WHAT IS NEEDED:
An exact reproduction of the data below is the required answer.

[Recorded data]
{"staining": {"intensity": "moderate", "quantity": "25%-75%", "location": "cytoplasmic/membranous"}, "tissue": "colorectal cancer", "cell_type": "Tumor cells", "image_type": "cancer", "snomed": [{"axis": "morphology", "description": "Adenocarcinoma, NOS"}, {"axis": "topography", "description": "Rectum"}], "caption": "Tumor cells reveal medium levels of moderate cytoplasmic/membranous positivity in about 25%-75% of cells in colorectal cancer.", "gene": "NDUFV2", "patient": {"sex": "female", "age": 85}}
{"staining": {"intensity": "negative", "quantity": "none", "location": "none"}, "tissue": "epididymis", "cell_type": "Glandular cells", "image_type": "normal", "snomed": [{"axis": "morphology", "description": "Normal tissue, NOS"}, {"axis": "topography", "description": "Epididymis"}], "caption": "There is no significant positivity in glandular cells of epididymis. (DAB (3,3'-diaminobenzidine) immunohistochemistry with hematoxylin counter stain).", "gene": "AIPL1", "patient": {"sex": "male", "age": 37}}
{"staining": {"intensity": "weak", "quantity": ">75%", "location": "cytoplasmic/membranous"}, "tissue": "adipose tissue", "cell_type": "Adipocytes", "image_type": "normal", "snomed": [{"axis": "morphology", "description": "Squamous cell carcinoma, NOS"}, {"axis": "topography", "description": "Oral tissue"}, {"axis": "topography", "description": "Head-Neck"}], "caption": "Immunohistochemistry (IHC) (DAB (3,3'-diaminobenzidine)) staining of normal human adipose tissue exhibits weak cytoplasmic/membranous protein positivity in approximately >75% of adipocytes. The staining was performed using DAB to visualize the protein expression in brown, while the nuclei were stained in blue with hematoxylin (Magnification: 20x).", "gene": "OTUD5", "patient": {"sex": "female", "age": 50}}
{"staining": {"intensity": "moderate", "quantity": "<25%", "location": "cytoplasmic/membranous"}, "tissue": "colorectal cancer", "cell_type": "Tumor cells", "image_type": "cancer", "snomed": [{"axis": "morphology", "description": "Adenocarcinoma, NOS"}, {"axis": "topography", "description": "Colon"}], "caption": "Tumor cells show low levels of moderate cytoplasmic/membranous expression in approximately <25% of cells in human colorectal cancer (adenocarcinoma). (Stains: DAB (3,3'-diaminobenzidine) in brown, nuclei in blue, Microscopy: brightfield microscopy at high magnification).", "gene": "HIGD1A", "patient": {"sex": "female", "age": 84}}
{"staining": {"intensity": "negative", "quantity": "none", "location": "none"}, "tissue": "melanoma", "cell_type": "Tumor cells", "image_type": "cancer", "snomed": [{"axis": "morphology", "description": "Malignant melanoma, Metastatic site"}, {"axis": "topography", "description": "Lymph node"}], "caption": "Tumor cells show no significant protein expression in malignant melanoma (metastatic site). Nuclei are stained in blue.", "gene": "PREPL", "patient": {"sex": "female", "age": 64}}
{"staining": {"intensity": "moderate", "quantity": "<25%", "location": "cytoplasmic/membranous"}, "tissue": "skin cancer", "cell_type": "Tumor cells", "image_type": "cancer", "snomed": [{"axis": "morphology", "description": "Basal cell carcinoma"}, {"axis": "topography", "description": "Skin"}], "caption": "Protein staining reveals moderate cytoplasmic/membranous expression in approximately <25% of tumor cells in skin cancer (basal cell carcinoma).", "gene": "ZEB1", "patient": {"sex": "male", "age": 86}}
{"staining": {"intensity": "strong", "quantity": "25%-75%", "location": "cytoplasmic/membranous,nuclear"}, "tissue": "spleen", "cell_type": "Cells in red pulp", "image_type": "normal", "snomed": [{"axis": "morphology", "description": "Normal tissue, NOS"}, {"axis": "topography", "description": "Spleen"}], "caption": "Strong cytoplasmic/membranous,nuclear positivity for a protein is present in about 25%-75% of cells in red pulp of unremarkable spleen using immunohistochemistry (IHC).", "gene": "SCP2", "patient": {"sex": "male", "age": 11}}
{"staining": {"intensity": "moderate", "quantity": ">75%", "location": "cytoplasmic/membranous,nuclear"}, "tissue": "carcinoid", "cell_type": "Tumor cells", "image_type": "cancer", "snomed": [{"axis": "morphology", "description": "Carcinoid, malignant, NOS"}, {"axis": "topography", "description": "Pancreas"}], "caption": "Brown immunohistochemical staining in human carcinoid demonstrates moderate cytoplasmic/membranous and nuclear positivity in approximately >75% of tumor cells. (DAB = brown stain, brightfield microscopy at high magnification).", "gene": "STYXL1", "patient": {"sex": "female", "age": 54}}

YOUR SOLUTION:
{"staining": {"intensity": "moderate", "quantity": "25%-75%", "location": "cytoplasmic/membranous"}, "tissue": "colorectal cancer", "cell_type": "Tumor cells", "image_type": "cancer", "snomed": [{"axis": "morphology", "description": "Adenocarcinoma, NOS"}, {"axis": "topography", "description": "Rectum"}], "caption": "Tumor cells reveal medium levels of moderate cytoplasmic/membranous positivity in about 25%-75% of cells in colorectal cancer.", "gene": "NDUFV2", "patient": {"sex": "female", "age": 85}}
{"staining": {"intensity": "negative", "quantity": "none", "location": "none"}, "tissue": "epididymis", "cell_type": "Glandular cells", "image_type": "normal", "snomed": [{"axis": "morphology", "description": "Normal tissue, NOS"}, {"axis": "topography", "description": "Epididymis"}], "caption": "There is no significant positivity in glandular cells of epididymis. (DAB (3,3'-diaminobenzidine) immunohistochemistry with hematoxylin counter stain).", "gene": "AIPL1", "patient": {"sex": "male", "age": 37}}
{"staining": {"intensity": "weak", "quantity": ">75%", "location": "cytoplasmic/membranous"}, "tissue": "adipose tissue", "cell_type": "Adipocytes", "image_type": "normal", "snomed": [{"axis": "morphology", "description": "Squamous cell carcinoma, NOS"}, {"axis": "topography", "description": "Oral tissue"}, {"axis": "topography", "description": "Head-Neck"}], "caption": "Immunohistochemistry (IHC) (DAB (3,3'-diaminobenzidine)) staining of normal human adipose tissue exhibits weak cytoplasmic/membranous protein positivity in approximately >75% of adipocytes. The staining was performed using DAB to visualize the protein expression in brown, while the nuclei were stained in blue with hematoxylin (Magnification: 20x).", "gene": "OTUD5", "patient": {"sex": "female", "age": 50}}
{"staining": {"intensity": "moderate", "quantity": "<25%", "location": "cytoplasmic/membranous"}, "tissue": "colorectal cancer", "cell_type": "Tumor cells", "image_type": "cancer", "snomed": [{"axis": "morphology", "description": "Adenocarcinoma, NOS"}, {"axis": "topography", "description": "Colon"}], "caption": "Tumor cells show low levels of moderate cytoplasmic/membranous expression in approximately <25% of cells in human colorectal cancer (adenocarcinoma). (Stains: DAB (3,3'-diaminobenzidine) in brown, nuclei in blue, Microscopy: brightfield microscopy at high magnification).", "gene": "HIGD1A", "patient": {"sex": "female", "age": 84}}
{"staining": {"intensity": "negative", "quantity": "none", "location": "none"}, "tissue": "melanoma", "cell_type": "Tumor cells", "image_type": "cancer", "snomed": [{"axis": "morphology", "description": "Malignant melanoma, Metastatic site"}, {"axis": "topography", "description": "Lymph node"}], "caption": "Tumor cells show no significant protein expression in malignant melanoma (metastatic site). Nuclei are stained in blue.", "gene": "PREPL", "patient": {"sex": "female", "age": 64}}
{"staining": {"intensity": "moderate", "quantity": "<25%", "location": "cytoplasmic/membranous"}, "tissue": "skin cancer", "cell_type": "Tumor cells", "image_type": "cancer", "snomed": [{"axis": "morphology", "description": "Basal cell carcinoma"}, {"axis": "topography", "description": "Skin"}], "caption": "Protein staining reveals moderate cytoplasmic/membranous expression in approximately <25% of tumor cells in skin cancer (basal cell carcinoma).", "gene": "ZEB1", "patient": {"sex": "male", "age": 86}}
{"staining": {"intensity": "strong", "quantity": "25%-75%", "location": "cytoplasmic/membranous,nuclear"}, "tissue": "spleen", "cell_type": "Cells in red pulp", "image_type": "normal", "snomed": [{"axis": "morphology", "description": "Normal tissue, NOS"}, {"axis": "topography", "description": "Spleen"}], "caption": "Strong cytoplasmic/membranous,nuclear positivity for a protein is present in about 25%-75% of cells in red pulp of unremarkable spleen using immunohistochemistry (IHC).", "gene": "SCP2", "patient": {"sex": "male", "age": 11}}
{"staining": {"intensity": "moderate", "quantity": ">75%", "location": "cytoplasmic/membranous,nuclear"}, "tissue": "carcinoid", "cell_type": "Tumor cells", "image_type": "cancer", "snomed": [{"axis": "morphology", "description": "Carcinoid, malignant, NOS"}, {"axis": "topography", "description": "Pancreas"}], "caption": "Brown immunohistochemical staining in human carcinoid demonstrates moderate cytoplasmic/membranous and nuclear positivity in approximately >75% of tumor cells. (DAB = brown stain, brightfield microscopy at high magnification).", "gene": "STYXL1", "patient": {"sex": "female", "age": 54}}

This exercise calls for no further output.